Chauncey Jerome (1793-1860) was a former employee of Eli Terry, making clock cases. In the 1820's he had formed a partnership with his brother Noble, an excellent movement maker, and Elijah Darrow. They produced wooden-works clocks, along with other Connecticut craftsmen, including a "looking glass" type that was very popular until the bad year of 1837.
With many of these clocks still in stock and realizing that they would not sell, Jerome got the idea of a cheaper movement of stamped brass. His brother Noble went to work on it and perfected the movement in a short time. Inexpensive, accurate, and dependable, it at once superseded the temperamental wooden-works clock, made a fortune for its inventor and put a clock in every household that had three dollars to spare.
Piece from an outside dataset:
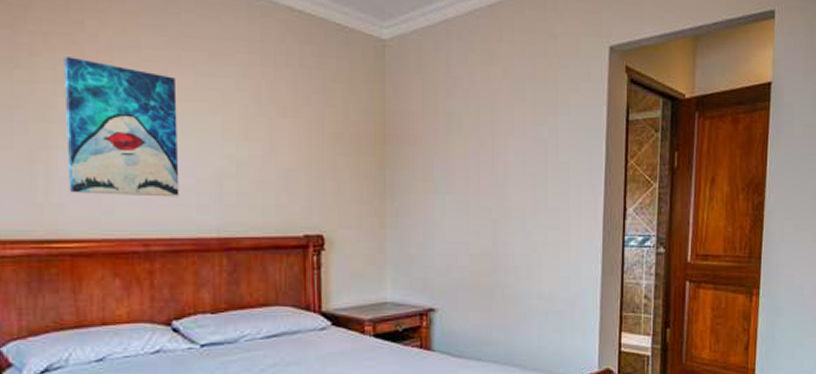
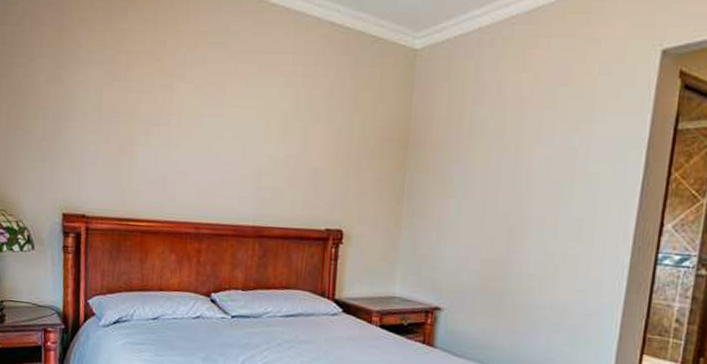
wall art: present [64,57,180,197] -> none [144,71,231,189]

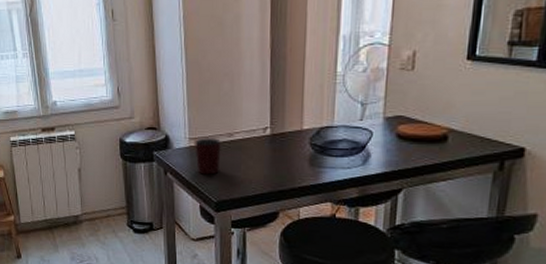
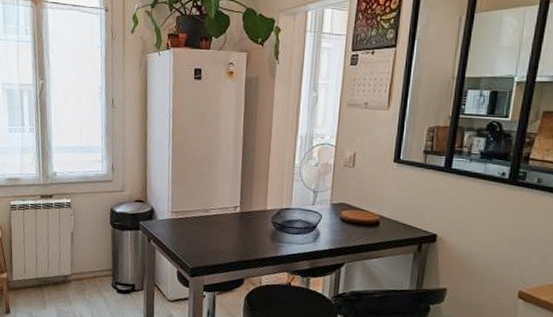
mug: present [195,138,222,175] -> none [176,212,199,244]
The case was purely functional. Box-like, its front had the ogee molding in crotch-grain mahogany veneer of the current American Empire style. It framed a two-glassed paneled door, the upper part plain glass to protect the dial; the lower one decorated with a painted design, either Floral or pictorial.
The clock Which is of the type patented by Jerome and has a label on the inside of the door which reads: "J.J.U Beals Clock Establishment, Corner of Hanover and Blackstone Streets, also at 422 Washington Street, Boston." This firm was listed at these locations in the Boston Directory only in 1846. They were probably dealers rather than clockmakers. The painted decoration was a popular one at the time and is of historic interest now.
"Croton Fountain" in New York's City Hall park was a visible sign of the city's much improved water supply, with two reservoirs, one in what is now Central Park and the other where the Public Library at Fifth Avenue and 42nd Street now stands. Completed in 1842, it took the place of the dug wells, springs, and ponds on which New York City had previously depended.
The Jerome clocks still keep good time and, while they bring a price many times their original one, are among the moderately inexpensive antiques. Those with the ogee case are earlier and more desirable than the steeple type which came in with the Victorian years.